Note 3 : Nouveau voyage aux Isles de l'Amérique, chez J.B. Delespine, Paris, 1742, réédité en 1972, Fort-de-France, Editions des Horizons Caraïbes en 4 tomes.

Note 4 : A part la version de Moreau de Saint-Méry que nous donnons ici, on connaît une version chez Ducoeurjoly, mais également chez Turiault (1873-1876). A époque contemporaine, de nombreuses versions circulent, mais dont l'authenticité est disutable et qui présentent d'importantes variantes par rapport aux versions originales, ne serait-ce que parce que les auteurs du XXe siècle sont souvent soucieux de mettre ces textes dans des orthographes plus conformes aux tendances actuelles et commettent de ce fait parfois des erreurs d'interprétation. Par exemple, si l'on transforme toutes les marques de 1ère personne (mon ou moin ici) en une forme unique "moin", il n'est plus possible de se poser la question d'une éventuelle répartition des formes dans le texte original.

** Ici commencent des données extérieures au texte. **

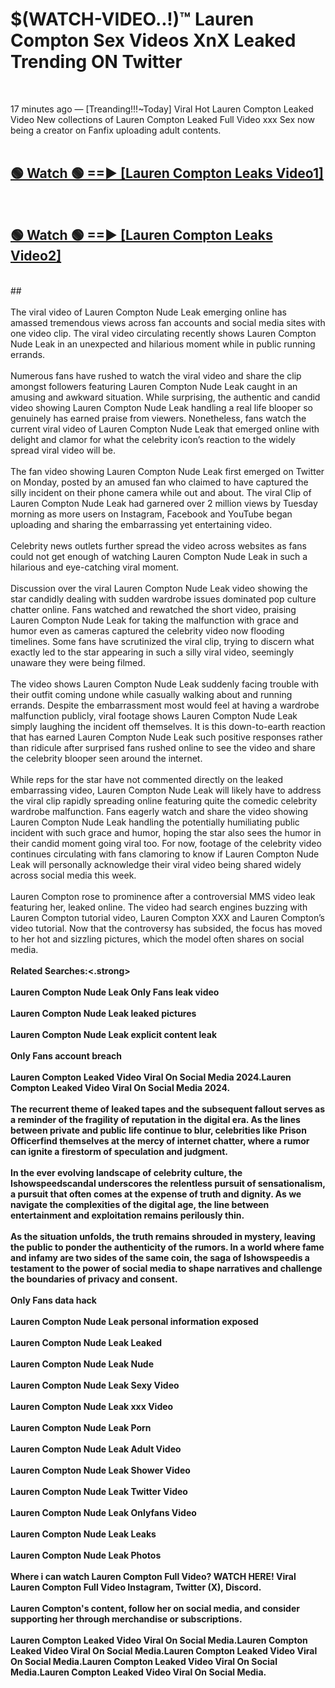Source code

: # $(WATCH-VIDEO..!)™ Lauren Compton Sex Videos XnX Leaked Trending ON Twitter<br>
<br>

17 minutes ago — [Treanding!!!~Today] Viral Hot Lauren Compton Leaked Video New collections of Lauren Compton Leaked Full Video xxx Sex now being a creator on Fanfix uploading adult contents.
<br>
 <br>

##  <a href="https://best2vid.blogspot.com?title=Lauren_Compton">🟢 Watch 🟢 ==► [Lauren Compton Leaks Video1]</a><br>
  <br>

##  <a href="https://best2vid.blogspot.com?title=Lauren_Compton">🟢 Watch 🟢 ==► [Lauren Compton Leaks Video2]</a><br>
  <br>
  ##
  <br>
  <br>
The viral video of Lauren Compton Nude Leak emerging online has amassed tremendous views across fan accounts and social media sites with one video clip. The viral video circulating recently shows Lauren Compton Nude Leak in an unexpected and hilarious moment while in public running errands.
<br><br>
Numerous fans have rushed to watch the viral video and share the clip amongst followers featuring Lauren Compton Nude Leak caught in an amusing and awkward situation. While surprising, the authentic and candid video showing Lauren Compton Nude Leak handling a real life blooper so genuinely has earned praise from viewers. Nonetheless, fans watch the current viral video of Lauren Compton Nude Leak that emerged online with delight and clamor for what the celebrity icon’s reaction to the widely spread viral video will be.
<br><br>
The fan video showing Lauren Compton Nude Leak first emerged on Twitter on Monday, posted by an amused fan who claimed to have captured the silly incident on their phone camera while out and about. The viral Clip of Lauren Compton Nude Leak had garnered over 2 million views by Tuesday morning as more users on Instagram, Facebook and YouTube began uploading and sharing the embarrassing yet entertaining video.
<br><br>
Celebrity news outlets further spread the video across websites as fans could not get enough of watching Lauren Compton Nude Leak in such a hilarious and eye-catching viral moment.
<br><br>
Discussion over the viral Lauren Compton Nude Leak video showing the star candidly dealing with sudden wardrobe issues dominated pop culture chatter online. Fans watched and rewatched the short video, praising Lauren Compton Nude Leak for taking the malfunction with grace and humor even as cameras captured the celebrity video now flooding timelines. Some fans have scrutinized the viral clip, trying to discern what exactly led to the star appearing in such a silly viral video, seemingly unaware they were being filmed.
<br><br>
The video shows Lauren Compton Nude Leak suddenly facing trouble with their outfit coming undone while casually walking about and running errands. Despite the embarrassment most would feel at having a wardrobe malfunction publicly, viral footage shows Lauren Compton Nude Leak simply laughing the incident off themselves. It is this down-to-earth reaction that has earned Lauren Compton Nude Leak such positive responses rather than ridicule after surprised fans rushed online to see the video and share the celebrity blooper seen around the internet.
<br><br>
While reps for the star have not commented directly on the leaked embarrassing video, Lauren Compton Nude Leak will likely have to address the viral clip rapidly spreading online featuring quite the comedic celebrity wardrobe malfunction. Fans eagerly watch and share the video showing Lauren Compton Nude Leak handling the potentially humiliating public incident with such grace and humor, hoping the star also sees the humor in their candid moment going viral too. For now, footage of the celebrity video continues circulating with fans clamoring to know if Lauren Compton Nude Leak will personally acknowledge their viral video being shared widely across social media this week.
<br><br>
Lauren Compton rose to prominence after a controversial MMS video leak featuring her, leaked online. The video had search engines buzzing with Lauren Compton tutorial video, Lauren Compton XXX and Lauren Compton’s video tutorial. Now that the controversy has subsided, the focus has moved to her hot and sizzling pictures, which the model often shares on social media.
<br><br>
<strong>Related Searches:<.strong>
<br><br>
Lauren Compton Nude Leak Only Fans leak video
<br><br>
Lauren Compton Nude Leak leaked pictures
<br><br>
Lauren Compton Nude Leak explicit content leak
<br><br>
Only Fans account breach
<br><br>
Lauren Compton Leaked Video Viral On Social Media 2024.Lauren Compton Leaked Video Viral On Social Media 2024.
<br><br>
The recurrent theme of leaked tapes and the subsequent fallout serves as a reminder of the fragility of reputation in the digital era. As the lines between private and public life continue to blur, celebrities like Prison Officerfind themselves at the mercy of internet chatter, where a rumor can ignite a firestorm of speculation and judgment.
<br><br>
In the ever evolving landscape of celebrity culture, the Ishowspeedscandal underscores the relentless pursuit of sensationalism, a pursuit that often comes at the expense of truth and dignity. As we navigate the complexities of the digital age, the line between entertainment and exploitation remains perilously thin.
<br><br>
As the situation unfolds, the truth remains shrouded in mystery, leaving the public to ponder the authenticity of the rumors. In a world where fame and infamy are two sides of the same coin, the saga of Ishowspeedis a testament to the power of social media to shape narratives and challenge the boundaries of privacy and consent.
<br><br>
Only Fans data hack
<br><br>
Lauren Compton Nude Leak personal information exposed
<br><br>
Lauren Compton Nude Leak Leaked
<br><br>
Lauren Compton Nude Leak Nude
<br><br>
Lauren Compton Nude Leak Sexy Video
<br><br>
Lauren Compton Nude Leak xxx Video
<br><br>
Lauren Compton Nude Leak Porn
<br><br>
Lauren Compton Nude Leak Adult Video
<br><br>
Lauren Compton Nude Leak Shower Video
<br><br>
Lauren Compton Nude Leak Twitter Video
<br><br>
Lauren Compton Nude Leak Onlyfans Video
<br><br>
Lauren Compton Nude Leak Leaks
<br><br>
Lauren Compton Nude Leak Photos
<br><br>
Where i can watch Lauren Compton Full Video? WATCH HERE! Viral Lauren Compton Full Video Instagram, Twitter (X), Discord.
<br><br>
Lauren Compton's content, follow her on social media, and consider supporting her through merchandise or subscriptions.
<br><br>
Lauren Compton Leaked Video Viral On Social Media.Lauren Compton Leaked Video Viral On Social Media.Lauren Compton Leaked Video Viral On Social Media.Lauren Compton Leaked Video Viral On Social Media.Lauren Compton Leaked Video Viral On Social Media.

Note 5 : Notons qu'il existe diverses publications regroupant des textes littéraires des mondes créoles, publiés à date plus récentes, mais ces anthologies concernent la littérature francophone, même s'il est fait mention d'auteurs créolophones. On pense par exemple aux ouvrages publiés chez Belin-Sup, Lettres, Littératures francophones, et notamment au tome II de Jack Corzani, Léon-François Hoffmann, Marie-Lyne Piccione consacré aux "Amériques - Haïti, Antilles-Guyane, Québec".

Note 6 : En revanche pour tous ces auteurs et beaucoup d'autres, c'est-à-dire pour avoir une information complète sur les auteurs des îles créoles, on se reportera au site Ile-en-Ile, source irremplaçable d'information.